===== Source material

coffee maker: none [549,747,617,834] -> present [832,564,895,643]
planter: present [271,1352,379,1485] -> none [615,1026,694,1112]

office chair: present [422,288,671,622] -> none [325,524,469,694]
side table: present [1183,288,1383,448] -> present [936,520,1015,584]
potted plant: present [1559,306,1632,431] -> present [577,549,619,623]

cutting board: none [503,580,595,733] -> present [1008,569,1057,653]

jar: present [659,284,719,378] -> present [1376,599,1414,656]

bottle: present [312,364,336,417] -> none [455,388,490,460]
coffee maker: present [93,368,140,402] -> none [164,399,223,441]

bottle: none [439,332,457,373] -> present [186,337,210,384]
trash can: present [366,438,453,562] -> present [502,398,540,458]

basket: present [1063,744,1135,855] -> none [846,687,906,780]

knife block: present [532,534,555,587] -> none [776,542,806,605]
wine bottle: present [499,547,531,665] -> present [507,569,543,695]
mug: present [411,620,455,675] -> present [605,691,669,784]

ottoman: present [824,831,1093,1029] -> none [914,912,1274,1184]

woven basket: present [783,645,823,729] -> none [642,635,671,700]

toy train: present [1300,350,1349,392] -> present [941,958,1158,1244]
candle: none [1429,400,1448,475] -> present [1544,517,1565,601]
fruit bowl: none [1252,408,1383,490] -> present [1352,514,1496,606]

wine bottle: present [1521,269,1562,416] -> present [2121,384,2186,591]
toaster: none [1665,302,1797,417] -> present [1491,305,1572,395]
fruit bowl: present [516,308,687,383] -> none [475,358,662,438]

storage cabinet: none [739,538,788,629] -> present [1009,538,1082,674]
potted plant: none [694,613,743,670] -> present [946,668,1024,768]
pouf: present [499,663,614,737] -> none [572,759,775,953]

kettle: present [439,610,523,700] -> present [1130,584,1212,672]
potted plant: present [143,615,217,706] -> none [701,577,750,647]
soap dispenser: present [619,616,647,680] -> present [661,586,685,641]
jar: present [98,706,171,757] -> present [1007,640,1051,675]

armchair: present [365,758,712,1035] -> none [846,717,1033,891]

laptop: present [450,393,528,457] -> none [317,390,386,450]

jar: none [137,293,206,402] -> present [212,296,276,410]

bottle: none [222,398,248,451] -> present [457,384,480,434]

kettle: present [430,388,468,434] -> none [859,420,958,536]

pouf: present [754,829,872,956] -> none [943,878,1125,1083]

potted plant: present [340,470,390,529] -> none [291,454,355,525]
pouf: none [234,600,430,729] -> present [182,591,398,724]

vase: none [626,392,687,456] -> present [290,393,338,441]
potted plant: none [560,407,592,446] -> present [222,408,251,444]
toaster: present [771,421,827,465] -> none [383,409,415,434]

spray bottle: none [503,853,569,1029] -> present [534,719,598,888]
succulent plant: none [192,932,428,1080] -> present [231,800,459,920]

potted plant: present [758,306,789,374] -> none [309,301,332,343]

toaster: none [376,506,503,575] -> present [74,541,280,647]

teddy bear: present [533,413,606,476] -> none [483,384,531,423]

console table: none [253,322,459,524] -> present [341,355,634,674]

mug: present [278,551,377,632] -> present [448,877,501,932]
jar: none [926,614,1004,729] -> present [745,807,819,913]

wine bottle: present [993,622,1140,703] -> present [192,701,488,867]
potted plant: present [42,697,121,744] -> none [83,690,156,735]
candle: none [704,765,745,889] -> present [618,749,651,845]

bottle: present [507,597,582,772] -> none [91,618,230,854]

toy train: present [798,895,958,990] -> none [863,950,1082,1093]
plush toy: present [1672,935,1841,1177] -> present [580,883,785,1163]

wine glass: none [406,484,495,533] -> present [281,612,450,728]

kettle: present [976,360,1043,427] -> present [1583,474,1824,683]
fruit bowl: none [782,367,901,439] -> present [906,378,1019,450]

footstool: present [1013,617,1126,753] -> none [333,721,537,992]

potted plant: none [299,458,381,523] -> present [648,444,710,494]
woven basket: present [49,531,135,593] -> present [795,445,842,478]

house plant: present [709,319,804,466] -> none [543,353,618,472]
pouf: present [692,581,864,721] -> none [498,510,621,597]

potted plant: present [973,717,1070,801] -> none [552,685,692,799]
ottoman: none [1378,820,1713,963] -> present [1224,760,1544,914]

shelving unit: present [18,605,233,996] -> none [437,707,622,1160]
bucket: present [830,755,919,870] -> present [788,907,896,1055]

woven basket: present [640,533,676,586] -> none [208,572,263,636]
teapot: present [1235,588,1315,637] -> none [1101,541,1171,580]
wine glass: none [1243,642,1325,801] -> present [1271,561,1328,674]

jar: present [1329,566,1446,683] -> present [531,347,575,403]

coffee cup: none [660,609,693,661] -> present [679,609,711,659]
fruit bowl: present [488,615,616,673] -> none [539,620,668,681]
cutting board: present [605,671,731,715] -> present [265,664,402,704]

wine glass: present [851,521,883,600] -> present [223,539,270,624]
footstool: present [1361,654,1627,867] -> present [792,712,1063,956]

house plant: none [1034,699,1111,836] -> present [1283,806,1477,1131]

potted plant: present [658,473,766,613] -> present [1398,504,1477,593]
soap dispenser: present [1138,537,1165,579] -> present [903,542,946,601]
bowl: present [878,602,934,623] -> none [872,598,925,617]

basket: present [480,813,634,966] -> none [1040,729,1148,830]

==========

Activity: Using the records above, write out exactly the lines between the one holding "armchair: present [365,758,712,1035]" and the one holding "jar: none [926,614,1004,729]", inclusive; leave everything else out.

Task solution:
armchair: present [365,758,712,1035] -> none [846,717,1033,891]

laptop: present [450,393,528,457] -> none [317,390,386,450]

jar: none [137,293,206,402] -> present [212,296,276,410]

bottle: none [222,398,248,451] -> present [457,384,480,434]

kettle: present [430,388,468,434] -> none [859,420,958,536]

pouf: present [754,829,872,956] -> none [943,878,1125,1083]

potted plant: present [340,470,390,529] -> none [291,454,355,525]
pouf: none [234,600,430,729] -> present [182,591,398,724]

vase: none [626,392,687,456] -> present [290,393,338,441]
potted plant: none [560,407,592,446] -> present [222,408,251,444]
toaster: present [771,421,827,465] -> none [383,409,415,434]

spray bottle: none [503,853,569,1029] -> present [534,719,598,888]
succulent plant: none [192,932,428,1080] -> present [231,800,459,920]

potted plant: present [758,306,789,374] -> none [309,301,332,343]

toaster: none [376,506,503,575] -> present [74,541,280,647]

teddy bear: present [533,413,606,476] -> none [483,384,531,423]

console table: none [253,322,459,524] -> present [341,355,634,674]

mug: present [278,551,377,632] -> present [448,877,501,932]
jar: none [926,614,1004,729] -> present [745,807,819,913]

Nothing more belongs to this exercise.